The urge to act had always been there. “It’s not even that you particularly want to be an actor,” she once said. “You have to be. There’s nothing you can do to stop it.”
Although Smith was in her early 20s when she appeared in her first movie (as a party guest in Child in the House, a 1956 drama) and made her London stage debut (in Share My Lettuce, a 1957 musical revue), it could reasonably be argued that she was never an ingénue.
Her early films included The V.I.P.s (1963), a Technicolor melodrama starring Elizabeth Taylor and Richard Burton, and The Pumpkin Eater (1964), a marital drama written by Harold Pinter. In the first, she was the mousy, adoring secretary of a handsome tycoon (Rod Taylor). In the second, she was Anne Bancroft’s weird houseguest who wouldn’t shut up — or leave. Both films were made before her 30th birthday, but both characters were, in their own ways, already world-weary.
Smith was just 37 when she starred in Travels With My Aunt (1972), playing Aunt Augusta from Graham Greene’s novel, an amoral world traveller in her 70s. New York was never a significant factor. After her Broadway debut, as a showgirl in New Faces of 1956, Smith stayed away for almost two decades.
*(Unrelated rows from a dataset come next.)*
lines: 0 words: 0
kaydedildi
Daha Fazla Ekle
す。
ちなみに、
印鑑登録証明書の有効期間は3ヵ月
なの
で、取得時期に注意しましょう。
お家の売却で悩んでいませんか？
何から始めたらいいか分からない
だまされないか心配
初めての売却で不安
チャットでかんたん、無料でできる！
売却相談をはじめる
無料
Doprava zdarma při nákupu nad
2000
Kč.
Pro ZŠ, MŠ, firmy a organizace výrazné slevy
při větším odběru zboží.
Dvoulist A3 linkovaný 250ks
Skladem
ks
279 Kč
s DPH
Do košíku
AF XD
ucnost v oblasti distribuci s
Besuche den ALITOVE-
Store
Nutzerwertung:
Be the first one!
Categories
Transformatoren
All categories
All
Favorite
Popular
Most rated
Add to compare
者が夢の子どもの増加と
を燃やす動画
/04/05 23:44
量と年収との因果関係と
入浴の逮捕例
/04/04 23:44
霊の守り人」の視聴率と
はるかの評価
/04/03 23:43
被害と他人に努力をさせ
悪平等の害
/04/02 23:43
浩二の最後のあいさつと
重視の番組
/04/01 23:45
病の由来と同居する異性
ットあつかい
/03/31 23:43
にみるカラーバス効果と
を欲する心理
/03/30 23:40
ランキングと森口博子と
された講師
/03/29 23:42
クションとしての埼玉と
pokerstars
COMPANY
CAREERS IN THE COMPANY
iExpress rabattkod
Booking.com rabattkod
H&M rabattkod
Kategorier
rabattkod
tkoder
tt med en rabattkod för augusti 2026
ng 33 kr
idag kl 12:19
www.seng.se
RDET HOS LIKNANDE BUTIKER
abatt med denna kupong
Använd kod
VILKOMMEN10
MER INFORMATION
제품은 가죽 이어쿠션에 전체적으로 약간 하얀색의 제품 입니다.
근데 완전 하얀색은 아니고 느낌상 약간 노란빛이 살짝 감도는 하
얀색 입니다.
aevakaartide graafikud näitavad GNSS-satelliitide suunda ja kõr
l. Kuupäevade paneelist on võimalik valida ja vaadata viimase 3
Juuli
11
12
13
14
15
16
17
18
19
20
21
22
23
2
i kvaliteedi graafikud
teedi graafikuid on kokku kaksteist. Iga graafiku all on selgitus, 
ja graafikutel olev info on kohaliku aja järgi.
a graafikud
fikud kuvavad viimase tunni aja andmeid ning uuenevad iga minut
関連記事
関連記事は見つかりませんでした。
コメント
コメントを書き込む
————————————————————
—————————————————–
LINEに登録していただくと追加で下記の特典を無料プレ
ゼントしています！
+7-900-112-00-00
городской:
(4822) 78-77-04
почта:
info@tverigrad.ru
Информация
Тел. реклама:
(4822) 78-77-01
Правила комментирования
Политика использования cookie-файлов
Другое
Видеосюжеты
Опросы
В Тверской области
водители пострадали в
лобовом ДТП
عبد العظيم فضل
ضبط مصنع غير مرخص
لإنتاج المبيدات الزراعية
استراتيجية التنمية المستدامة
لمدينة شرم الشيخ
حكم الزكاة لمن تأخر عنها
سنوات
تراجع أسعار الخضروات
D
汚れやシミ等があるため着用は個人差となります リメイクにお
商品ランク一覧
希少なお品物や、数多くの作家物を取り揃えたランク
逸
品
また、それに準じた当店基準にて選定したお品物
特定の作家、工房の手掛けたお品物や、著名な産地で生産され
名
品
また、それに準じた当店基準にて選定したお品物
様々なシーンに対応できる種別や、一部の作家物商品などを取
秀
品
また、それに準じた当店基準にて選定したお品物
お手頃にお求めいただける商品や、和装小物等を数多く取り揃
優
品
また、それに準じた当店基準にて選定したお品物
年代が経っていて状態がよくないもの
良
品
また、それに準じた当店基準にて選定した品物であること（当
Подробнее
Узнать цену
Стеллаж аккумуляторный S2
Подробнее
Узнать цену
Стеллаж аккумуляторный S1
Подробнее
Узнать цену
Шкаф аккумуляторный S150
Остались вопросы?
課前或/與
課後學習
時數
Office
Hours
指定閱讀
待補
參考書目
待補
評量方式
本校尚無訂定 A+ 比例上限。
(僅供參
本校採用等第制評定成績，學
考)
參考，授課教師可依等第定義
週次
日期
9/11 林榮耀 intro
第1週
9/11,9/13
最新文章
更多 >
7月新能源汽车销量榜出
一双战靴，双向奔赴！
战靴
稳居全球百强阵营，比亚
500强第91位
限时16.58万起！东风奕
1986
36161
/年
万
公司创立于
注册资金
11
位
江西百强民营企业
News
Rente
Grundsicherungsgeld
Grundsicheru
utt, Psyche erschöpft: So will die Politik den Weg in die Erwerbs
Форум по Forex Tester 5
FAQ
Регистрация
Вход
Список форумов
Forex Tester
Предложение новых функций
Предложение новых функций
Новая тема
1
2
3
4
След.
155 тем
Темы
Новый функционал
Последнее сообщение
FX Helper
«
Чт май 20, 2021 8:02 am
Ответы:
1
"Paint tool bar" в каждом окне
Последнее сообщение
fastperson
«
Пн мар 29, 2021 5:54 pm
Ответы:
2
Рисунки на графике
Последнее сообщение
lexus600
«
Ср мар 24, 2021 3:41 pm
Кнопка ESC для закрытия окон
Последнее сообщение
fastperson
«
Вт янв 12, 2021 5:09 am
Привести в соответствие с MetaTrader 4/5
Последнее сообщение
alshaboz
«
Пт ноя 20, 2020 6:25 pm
Behind the quick wit, though, lay the heart of an introvert. On CBS’s 60 Minutes in 2013, when it was suggested that she had no interest in celebrity, Smith said: “Absolutely none. I mean, why would I?”
She had long described herself as painfully shy. Much earlier, in a 1979 interview with The Times, she confessed, “I’m always very relieved to be somebody else.”
In the 2018 documentary Tea With the Dames, an interviewer asked Smith if the first days on a movie set were still scary for her. “All days are scary,” she said.